-- WHAT THE TASK ASKS --
Retype word for word the part of the piece on Luella Bates below, starting with "The Army proceeded" and going on through "for the company.".
SOURCE DOCUMENT START
“A girl driver”

April 2026

There are times when working on my book is so much fun! It gives me the chance to dip my toes into veins of history that are completely new to me. (I also like to dip my toes into tidal pools, as you know.) Most recently, the vein I explored was the advent of four-wheel drive technology. That was prompted by my conversation with Kellylynn McLaughlin, a truck driver in Oklahoma. Her story is really interesting, not at all a straight path from school to driving, and you’ll hear more about that later. But now I want to turn to Luella Bates, generally credited as the first female licensed truck driver.

 Luella was born in Wisconsin in 1897. By 1918, she was working for the Four Wheel Drive Auto Company in her home state as a truck driver and mechanic. The company had been founded some years earlier but when it found that the public was not yet enthusiastic about four-wheel drive automobiles, it switched to manufacturing four-wheel drive trucks. That, too, was a gamble. The technology was relatively new and there was no established market for four-wheel drive vehicles of any type. FWD set out to convince the Army that its trucks would work in a military setting.

By 1911, prototypes of the Model G (one and a half ton) and Model B (three ton) trucks were ready for testing. The Army arranged for a provisional regiment to march 150 miles, from Dubuque, Iowa to Sparta, Wisconsin, with two competing teams supplying the troops – mule-drawn wagons and a small fleet of trucks. Motortrend magazine summed up the results: “The test was a mixed bag in the Army’s horse-centric eyes. While the trucks could outperform the mules in most cases, reliability issues plagued some of them, and when changes of route took them off established roads, most of the overloaded trucks floundered.” It’s not surprising that a change of route proved problematic. Few roads were paved. Mostly they were horse trails, and often muddy.

The Army proceeded cautiously and placed a modest initial order. But a few years later, when World War One broke out in Europe, the British, French and Russian military placed significant orders, a lifeline for the company.

  In 1916, the American military had the opportunity for another test of four-wheel drive trucks, this one unplanned. When the Mexican revolutionary Pancho Villa and his troops crossed into New Mexico to steal guns and supplies, the Army sent troops to the border to capture him. He managed to elude the Americans during a nearly year-long campaign, but the Army brought trucks to the desert and there, on a flat, open surface, soldiers learned the rudiments of motor vehicle operation. Because the trucks showed promise, the Army formed a new unit, the Motor Transport Corps. Then, in late 1917, when the U.S. entered the First World War, the Army ordered 16,000 Model B trucks that formed the heart of the Army’s motorized operations in Europe.

Driving was also becoming popular in civilian life – Ford, General Motors and other companies were producing a steady stream of vehicles. Even the Girl Scouts were on board. Beginning in 1916, a scout could earn a badge in “automobiling.”

Back in Wisconsin, Luella Bates began her career as a truck mechanic and test driver for FWD. She tested trucks, mostly Model Bs, on runs of up to seventy-five miles. After the armistice, she continued working for FWD, the only woman hired during the war to stay on.
SOURCE DOCUMENT END
RECORDED INFORMATION START
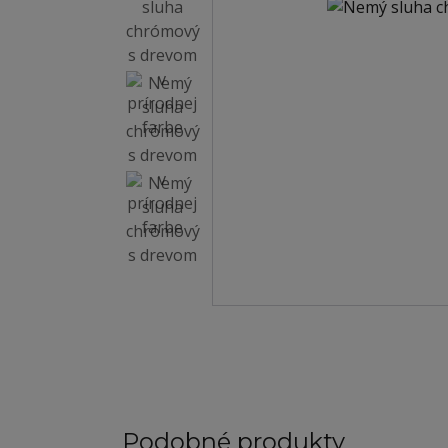
Podobné produkty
RECORDED INFORMATION END
-- RESPONSE TO THIS TASK --
The Army proceeded cautiously and placed a modest initial order. But a few years later, when World War One broke out in Europe, the British, French and Russian military placed significant orders, a lifeline for the company.